▶ Directive
Filter the entries for lines with the word "жизни".

Top of Data

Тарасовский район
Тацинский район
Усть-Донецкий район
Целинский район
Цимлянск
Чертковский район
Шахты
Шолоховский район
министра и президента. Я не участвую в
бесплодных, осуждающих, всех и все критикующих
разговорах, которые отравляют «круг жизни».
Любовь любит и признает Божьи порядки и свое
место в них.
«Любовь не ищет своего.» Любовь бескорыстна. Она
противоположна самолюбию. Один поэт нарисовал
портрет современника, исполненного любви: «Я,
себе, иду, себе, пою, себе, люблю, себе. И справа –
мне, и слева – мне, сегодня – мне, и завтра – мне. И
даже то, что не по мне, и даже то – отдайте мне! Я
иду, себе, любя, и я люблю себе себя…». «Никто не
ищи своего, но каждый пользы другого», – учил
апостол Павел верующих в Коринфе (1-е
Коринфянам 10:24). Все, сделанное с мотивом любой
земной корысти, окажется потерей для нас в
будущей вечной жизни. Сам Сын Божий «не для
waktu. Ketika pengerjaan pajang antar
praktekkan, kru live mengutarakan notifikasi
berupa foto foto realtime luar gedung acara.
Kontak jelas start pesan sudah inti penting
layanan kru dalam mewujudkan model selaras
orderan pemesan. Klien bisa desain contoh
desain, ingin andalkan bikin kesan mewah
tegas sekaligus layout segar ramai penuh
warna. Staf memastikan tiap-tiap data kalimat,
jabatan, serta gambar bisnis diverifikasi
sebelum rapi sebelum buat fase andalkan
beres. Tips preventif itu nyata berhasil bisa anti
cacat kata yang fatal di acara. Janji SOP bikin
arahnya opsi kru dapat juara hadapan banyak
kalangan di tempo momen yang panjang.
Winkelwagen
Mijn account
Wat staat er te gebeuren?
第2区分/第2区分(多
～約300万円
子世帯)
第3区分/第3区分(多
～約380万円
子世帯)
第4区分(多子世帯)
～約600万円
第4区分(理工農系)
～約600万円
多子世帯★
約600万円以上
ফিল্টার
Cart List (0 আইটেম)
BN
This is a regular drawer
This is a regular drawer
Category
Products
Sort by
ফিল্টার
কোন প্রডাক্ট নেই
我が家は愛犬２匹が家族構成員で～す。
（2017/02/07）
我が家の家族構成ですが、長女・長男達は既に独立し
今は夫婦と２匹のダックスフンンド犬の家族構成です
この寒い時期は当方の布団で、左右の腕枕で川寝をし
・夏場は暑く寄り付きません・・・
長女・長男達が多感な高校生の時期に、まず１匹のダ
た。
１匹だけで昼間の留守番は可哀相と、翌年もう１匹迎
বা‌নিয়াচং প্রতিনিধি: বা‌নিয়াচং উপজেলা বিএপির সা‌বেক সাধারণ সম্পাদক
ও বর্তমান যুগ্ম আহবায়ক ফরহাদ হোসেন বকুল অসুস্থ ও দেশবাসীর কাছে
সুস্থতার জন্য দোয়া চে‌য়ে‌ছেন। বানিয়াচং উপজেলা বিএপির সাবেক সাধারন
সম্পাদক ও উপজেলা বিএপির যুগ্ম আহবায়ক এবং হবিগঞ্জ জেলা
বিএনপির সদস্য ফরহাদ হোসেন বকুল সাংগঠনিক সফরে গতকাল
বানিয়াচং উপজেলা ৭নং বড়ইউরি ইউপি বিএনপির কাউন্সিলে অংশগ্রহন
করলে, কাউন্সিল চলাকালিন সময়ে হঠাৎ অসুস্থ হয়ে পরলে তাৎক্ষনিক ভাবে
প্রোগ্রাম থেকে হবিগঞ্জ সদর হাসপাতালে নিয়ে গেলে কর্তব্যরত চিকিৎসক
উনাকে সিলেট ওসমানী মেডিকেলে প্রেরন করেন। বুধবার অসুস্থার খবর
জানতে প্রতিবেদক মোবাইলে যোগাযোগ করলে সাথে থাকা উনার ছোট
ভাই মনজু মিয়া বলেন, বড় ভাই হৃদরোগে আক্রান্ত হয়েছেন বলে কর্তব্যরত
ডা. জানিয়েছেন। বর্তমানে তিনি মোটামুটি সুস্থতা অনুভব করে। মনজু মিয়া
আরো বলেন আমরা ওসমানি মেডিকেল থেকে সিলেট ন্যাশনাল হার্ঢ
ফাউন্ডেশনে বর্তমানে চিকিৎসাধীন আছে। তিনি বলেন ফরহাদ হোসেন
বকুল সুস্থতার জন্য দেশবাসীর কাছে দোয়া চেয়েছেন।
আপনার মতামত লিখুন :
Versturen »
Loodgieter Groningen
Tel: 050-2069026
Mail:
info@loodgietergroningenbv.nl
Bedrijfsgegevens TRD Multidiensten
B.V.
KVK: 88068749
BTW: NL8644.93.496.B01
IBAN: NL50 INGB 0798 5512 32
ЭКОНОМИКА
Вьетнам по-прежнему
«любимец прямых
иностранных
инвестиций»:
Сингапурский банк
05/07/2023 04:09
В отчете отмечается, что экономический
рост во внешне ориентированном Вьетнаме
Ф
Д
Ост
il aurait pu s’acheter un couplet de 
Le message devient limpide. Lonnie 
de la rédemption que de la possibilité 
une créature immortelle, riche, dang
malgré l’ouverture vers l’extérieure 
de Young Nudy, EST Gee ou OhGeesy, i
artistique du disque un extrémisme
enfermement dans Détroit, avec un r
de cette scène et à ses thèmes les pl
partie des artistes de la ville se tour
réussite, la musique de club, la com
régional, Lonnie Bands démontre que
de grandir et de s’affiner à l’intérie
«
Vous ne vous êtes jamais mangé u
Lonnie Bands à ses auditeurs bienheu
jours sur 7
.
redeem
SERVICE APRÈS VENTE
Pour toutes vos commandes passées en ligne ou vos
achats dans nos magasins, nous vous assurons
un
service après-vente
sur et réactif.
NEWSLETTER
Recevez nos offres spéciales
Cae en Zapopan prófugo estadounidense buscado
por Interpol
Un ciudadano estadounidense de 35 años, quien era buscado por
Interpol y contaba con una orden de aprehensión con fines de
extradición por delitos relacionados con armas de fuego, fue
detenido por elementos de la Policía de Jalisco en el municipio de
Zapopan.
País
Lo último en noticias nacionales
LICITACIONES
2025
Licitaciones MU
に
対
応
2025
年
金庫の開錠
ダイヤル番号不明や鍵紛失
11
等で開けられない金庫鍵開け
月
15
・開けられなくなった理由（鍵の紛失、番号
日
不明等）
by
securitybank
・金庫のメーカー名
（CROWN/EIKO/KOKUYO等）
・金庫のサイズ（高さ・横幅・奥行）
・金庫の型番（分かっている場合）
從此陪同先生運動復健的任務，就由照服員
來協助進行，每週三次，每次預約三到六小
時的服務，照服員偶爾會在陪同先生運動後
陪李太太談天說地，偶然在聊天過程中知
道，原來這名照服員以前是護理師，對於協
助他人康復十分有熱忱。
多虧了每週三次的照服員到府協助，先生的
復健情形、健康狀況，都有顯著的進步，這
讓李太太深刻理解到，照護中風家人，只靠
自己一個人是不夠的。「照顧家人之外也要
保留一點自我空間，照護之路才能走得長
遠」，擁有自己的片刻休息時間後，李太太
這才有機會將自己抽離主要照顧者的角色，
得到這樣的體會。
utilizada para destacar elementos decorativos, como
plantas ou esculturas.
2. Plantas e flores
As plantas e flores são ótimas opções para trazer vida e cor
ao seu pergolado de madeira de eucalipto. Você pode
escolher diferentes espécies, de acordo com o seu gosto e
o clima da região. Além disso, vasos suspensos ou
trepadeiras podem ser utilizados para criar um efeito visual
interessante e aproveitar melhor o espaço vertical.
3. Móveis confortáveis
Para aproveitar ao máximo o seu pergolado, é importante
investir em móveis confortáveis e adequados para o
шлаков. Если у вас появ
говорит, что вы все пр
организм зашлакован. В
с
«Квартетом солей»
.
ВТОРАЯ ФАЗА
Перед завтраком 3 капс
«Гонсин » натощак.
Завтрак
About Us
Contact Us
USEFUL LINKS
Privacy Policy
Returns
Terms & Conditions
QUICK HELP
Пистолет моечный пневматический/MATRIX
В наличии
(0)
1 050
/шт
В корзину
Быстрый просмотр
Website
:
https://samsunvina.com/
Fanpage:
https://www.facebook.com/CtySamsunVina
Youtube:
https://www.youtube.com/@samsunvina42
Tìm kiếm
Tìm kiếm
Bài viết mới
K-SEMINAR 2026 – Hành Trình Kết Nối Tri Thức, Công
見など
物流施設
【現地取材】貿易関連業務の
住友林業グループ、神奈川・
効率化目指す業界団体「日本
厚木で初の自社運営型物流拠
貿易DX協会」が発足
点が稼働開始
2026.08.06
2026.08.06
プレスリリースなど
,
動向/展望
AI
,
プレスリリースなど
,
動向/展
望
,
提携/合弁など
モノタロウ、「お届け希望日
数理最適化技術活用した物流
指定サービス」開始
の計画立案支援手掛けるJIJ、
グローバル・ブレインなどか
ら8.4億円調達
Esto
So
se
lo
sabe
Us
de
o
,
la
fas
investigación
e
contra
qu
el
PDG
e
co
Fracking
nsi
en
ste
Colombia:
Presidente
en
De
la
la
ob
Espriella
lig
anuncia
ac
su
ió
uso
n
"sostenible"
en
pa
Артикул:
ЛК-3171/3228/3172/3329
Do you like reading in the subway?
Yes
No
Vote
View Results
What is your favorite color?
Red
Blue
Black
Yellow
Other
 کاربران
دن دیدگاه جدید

Bottom of Data

▶ Task solution
разговорах, которые отравляют «круг жизни».
будущей вечной жизни. Сам Сын Божий «не для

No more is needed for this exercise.